Bird Songs Provide Insight Into Developing Brains

Former Institute Fellow Somayeh Adhadiantehrani, Ph.D. and Institute Member Sarah London, Ph.D. study zebra finches to help understand human development, autism


Ahmadiantehrani, S., & London, S.E. (2017). Bidirectional manipulation of mTOR signaling disrupts socially mediated vocal learning in juvenile songbirds. Proceedings of the National Academy of Sciences of the USA, 114(35), 9463-9468. doi: 10.1073/pnas.1701829114. PubMed PMID: 28739951. PMCID: PMC5584414.
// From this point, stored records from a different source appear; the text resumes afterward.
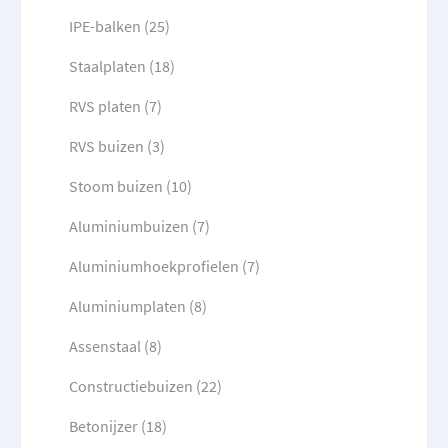
IPE-balken (25)
Staalplaten (18)
RVS platen (7)
RVS buizen (3)
Stoom buizen (10)
Aluminiumbuizen (7)
Aluminiumhoekprofielen (7)
Aluminiumplaten (8)
Assenstaal (8)
Constructiebuizen (22)
Betonijzer (18)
Early life experiences can have long-lasting behavioral consequences because they are encoded when the brain is most malleable. The mechanistic target of rapamycin (mTOR) signaling cascade modulates experience-dependent synaptic plasticity, among other processes. mTOR has been almost exclusively examined in adult rodent learning models, but may be especially important in organizing neural circuits required for developmental acquisition of meaningful complex behaviors. It is among the most commonly implicated factors in neurodevelopmental autism spectrum disorders (ASD), characterized, in part, by distinct social and communication phenotypes. Here, we investigated mTOR in juvenile zebra finch songbirds. Much as children learn language, young male zebra finches need to interact socially with an adult tutor to learn a meaningful song. The memory of the tutor’s song structure guides the juvenile’s own song, which it uses to communicate for the rest of its life. We hypothesized that mTOR is required for juveniles to learn song. To this end, we first discovered that hearing song activates mTOR signaling in a brain area required for tutor song memorization in males old enough to copy song but not in younger males or females, who cannot sing. We then showed that both inhibition and constitutive activation of mTOR during tutor experiences significantly diminished tutor song copying. Finally, we found that constitutive mTOR activation lowered a behavioral measure of the juvenile’s social engagement during tutor experiences, mirroring the relationship in humans. These studies therefore advance understanding about the effects of experience in the context of neurodevelopmental disorders and typical neural development.